[K12OSN] Life after LTSP

Charlie charlie at smbis.com
Thu Nov 11 01:24:54 UTC 2010


So realistically, DRBL is limited as well since it requires like
architecture on the server and client, as in you can't have a really
robust x64 based LTSP server and a x86 based client solution. Not much
use in running a high end server hardware system on a 32bit x86 OS.  
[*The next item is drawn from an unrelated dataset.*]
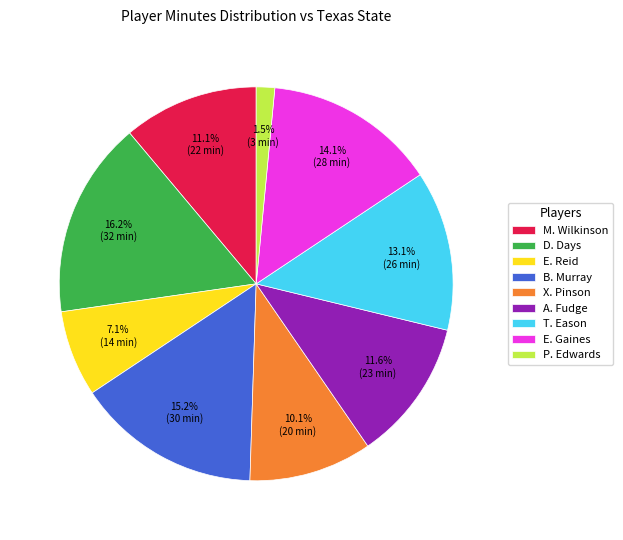

Which has a higher value, T. Eason or A. Fudge?

T. Eason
On Mon, 2010-11-08 at 12:27 -0800, Robert Arkiletian wrote:

> In my opinion,  the days of LTSP are numbered. For a few different reasons.
> 
> 1)
> hardware is so cheap now. You can buy a brand new power efficient and
> fast  desktop system for about $200 (not including monitor).  Thin
> clients are actually *more* expensive now.
> 
> 2)
> programs like flash and java based apps don't work and will never work
> well in an LTSP environment because they are multithreaded and utilize
> all cores on the server. So no matter how powerful a server, running
> many flash or java apps bring it to it's knees. Things were better
> when all apps were single threaded. As time goes on this will only get
> worse as cpu makers are increasing cores not mhz, so software makers
> are adapting by making apps utilize all cores. Local apps is a
> solution in the right direction but it brings with it other problems
> like using fuse (ltspfs) and other issues. The other problem with
> local apps, in an ltsp client, is that usually true thin client cpu's
> are weak (eg. Atom). The concept of Local apps is 180 degrees to what
> LTSP is about.
> 
> 3)
> Things get even worse when you run video full screen because the data
> is being decoded (high cpu hit) at the server, then pushing *large*
> decompressed data across the lan. It just doesn't scale well.
> 
> 4)
> If Ubuntu is successful with their move to Wayland display server
> (away from X), LTSP may not even work as Wayland has no network
> transparency as X does. Not sure if having X as a client itself on top
> of Wayland will work with LTSP. My guess is it will be troublesome
> because the client will need Wayland up first before X (which btw
> means it will also definitely need an opengl capable chipset). I
> suspect that unless the LTSP project goes back to the way they did
> things in LTSP 4, where they pretty much managed and built the chroot
> as a seperate distro, I think Wayland is going to break LTSP with the
> Muekow way of doing things.
> 
> http://www.markshuttleworth.com/archives/date/2010/11
> http://wayland.freedesktop.org/http://wayland.freedesktop.org/
> 
> So what do we do? Personally, I think there are at least a couple solutions.
> 
> 1)
> Spice. The new remote VM technology that is in Fedora 14 and RHEL6.
> The management gui needs to get better in Fedora, but that's coming.
> Server requirements will be higher than ltsp as each desktop will have
> a VM running (not just a desktop and apps). But advantage will be
> complete customization per client and heterogeneous (windows+linux)
> environments ( at the expense of ease of administration, unless there
> are nice gui tools to manage multiple vm's simultaneously )
> 
> 2)
> DRBL. This is the route I have taken. It's similar to ltsp boot
> process via pxe but ALL processes run locally. Only the filesystem is
> remote via nfs. There is no need for special plumbing for sound or
> local devices. Everything works like a stand alone system. Except the
> first time to launch (not run) apps is slightly longer since the
> binary needs to be downloaded into local ram from the network before
> it can be run. One user can't hog ram or cpu. Full class of full
> screen video and flash, no problem. I even have had an entire class of
> students simultaneously install and run Ubuntu in a Virtualbox VM on
> top of  the diskless client OS. Local apps with LTSP cannot do this.
> Although I do have dual gigabit nics for the lan and hardware raid 10
> for the server. Each client can have it's own nfs mounted /etc and
> /var so there can still be customization per client.